State-owned Syrian daily newspaper

Freedom or Al-Hurriya (الحرية) is one of the state-owned Arabic daily newspapers published in Syria. The daily is based in Damascus and has been in circulation since 1975.

==History and profile==
Originally named Tishreen, after the Yom Kippur War in October 1973,' the newspaper was first published in October 1975. It is a state-owned publication in addition to two other state-owned dailies, namely Al Baath and Al Thawra, which were launched earlier. Tishreen Organization for Press and Publishing is the former publisher of the daily. The company also published Syria Times, a defunct English daily and a current e-newspaper. Later Al Wahda institution became the publisher of both publications in addition to Al Thawra. In January 2025, the newspaper changed its name to Al-Hurriya (Freedom) a month after the fall of the Assad regime.

==Content and editors==
One of the interviews published in Freedom was with Nimr Saleh, a dissident member of the Palestine Liberation Organization in 1983. The paper published a poem by Najah Al Attar, culture minister, which was written after the death of Hafez Assad's mother, Naisa Assad, in 1993. Mohammad Kheir Al Wadi, then editor-in-chief, wrote in January 2000 "Zionism created the Holocaust myth to blackmail and terrorize the world's intellectuals and politicians." By 2004 the paper became a platform to support the charities in the country along with Al Thawra. Although the daily is owned by the state, it had a critical stance on local news, especially in regard to corruption and mismanagement in 2012.

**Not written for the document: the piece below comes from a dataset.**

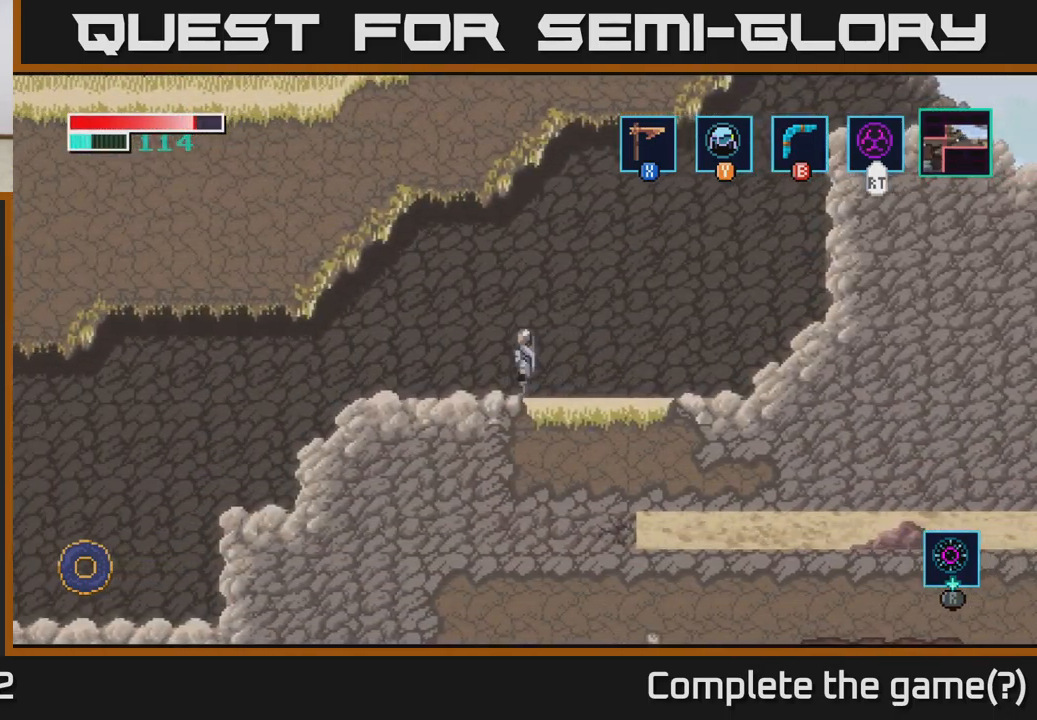
{"buttons": [], "left_stick": "center", "right_stick": "center", "events": [[134, "left_stick", "left"], [267, "left_stick", "center"], [350, "right_stick", "down"], [450, "right_stick", "center"]]}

As of 2005 the editor-in-chief was Khalaf Al Jarrad who was appointed by Hafez Assad to the post in July 2001. Samira Al Masalmeh was named as the editor-in-chief of Tishreen in January 2012. She is the first female editor-in-chief in the country. Then Youshra Al Masry was named as its editor-in-chief.

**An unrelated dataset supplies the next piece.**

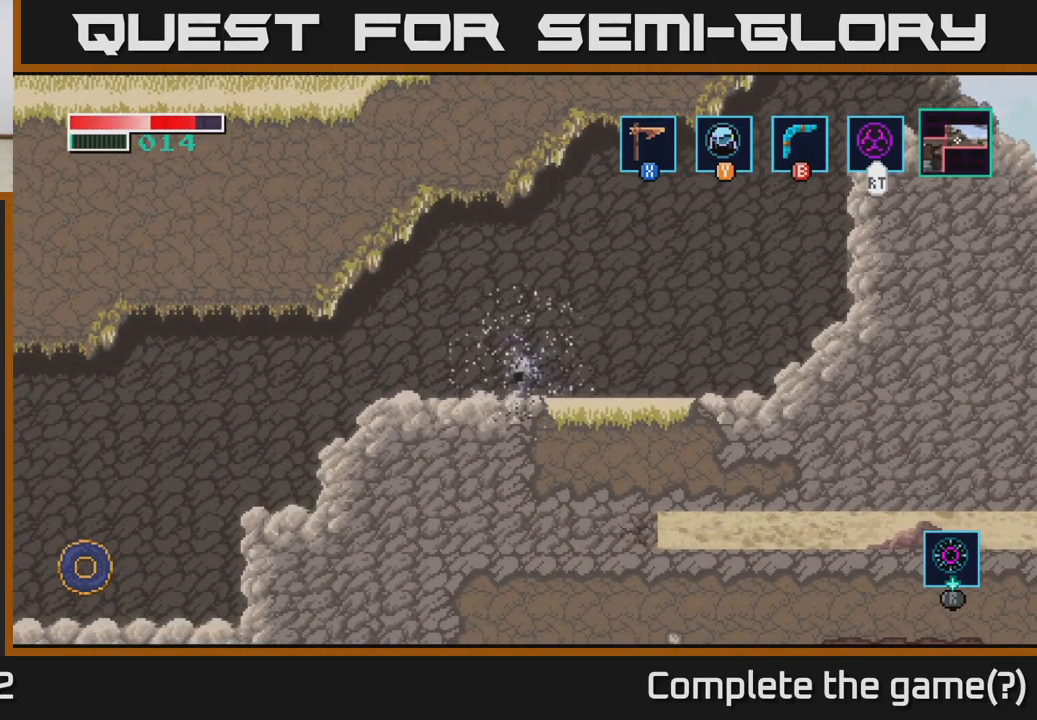
{"buttons": [], "left_stick": "center", "right_stick": "center", "events": []}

==Readership and circulation==
In 1997, Tishreen launched its website. The paper also has an English news portal, Syria Millennium, which is accessed through its website. In 1992 the paper sold 75,000 copies. Daily circulation of Tishreen was nearly 60,000 in the mid-2000s. The paper's online version was the 48th most visited website for 2010 in the MENA region.

==Incidents==
The website of Tishreen was hacked by unknown groups in late April 2011. In December 2012, Naji Assaad, a journalist for the daily, was assassinated in Damascus allegedly by opposition forces who have been fighting against the Assad government since 2011.